### WHAT TO DO
Transcribe all records exactly; omit pictures.
**** DATA RECORDS ****
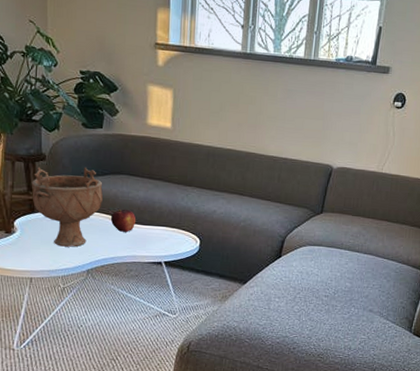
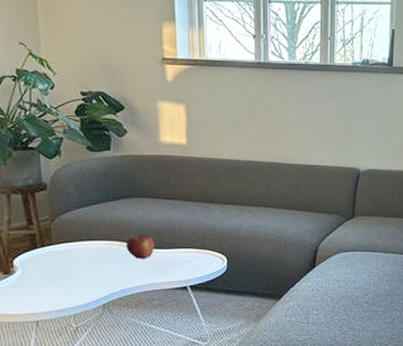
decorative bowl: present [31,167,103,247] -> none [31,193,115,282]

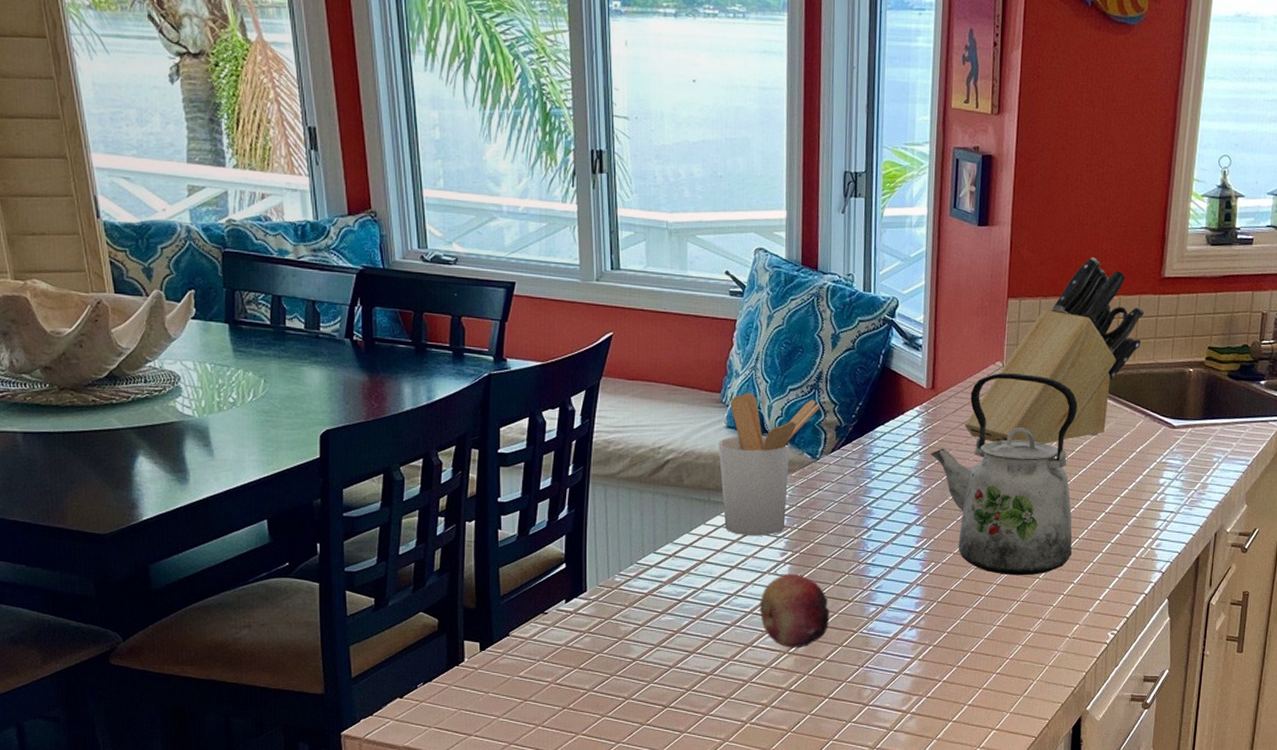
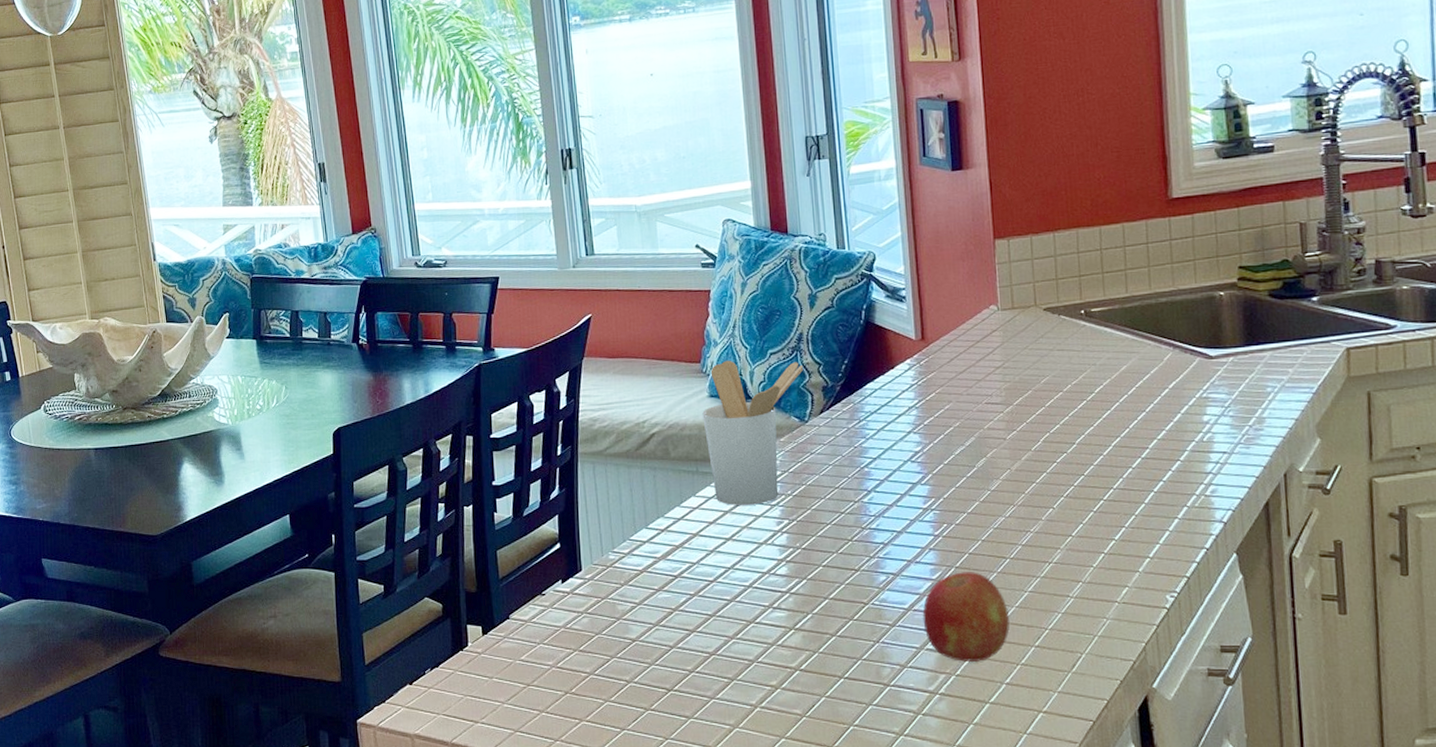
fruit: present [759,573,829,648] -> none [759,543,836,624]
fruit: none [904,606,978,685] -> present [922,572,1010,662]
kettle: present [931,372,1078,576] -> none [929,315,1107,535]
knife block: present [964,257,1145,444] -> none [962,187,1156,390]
****
### PROBLEM SOLUTION
decorative bowl: present [31,167,103,247] -> none [31,193,115,282]

fruit: present [759,573,829,648] -> none [759,543,836,624]
fruit: none [904,606,978,685] -> present [922,572,1010,662]
kettle: present [931,372,1078,576] -> none [929,315,1107,535]
knife block: present [964,257,1145,444] -> none [962,187,1156,390]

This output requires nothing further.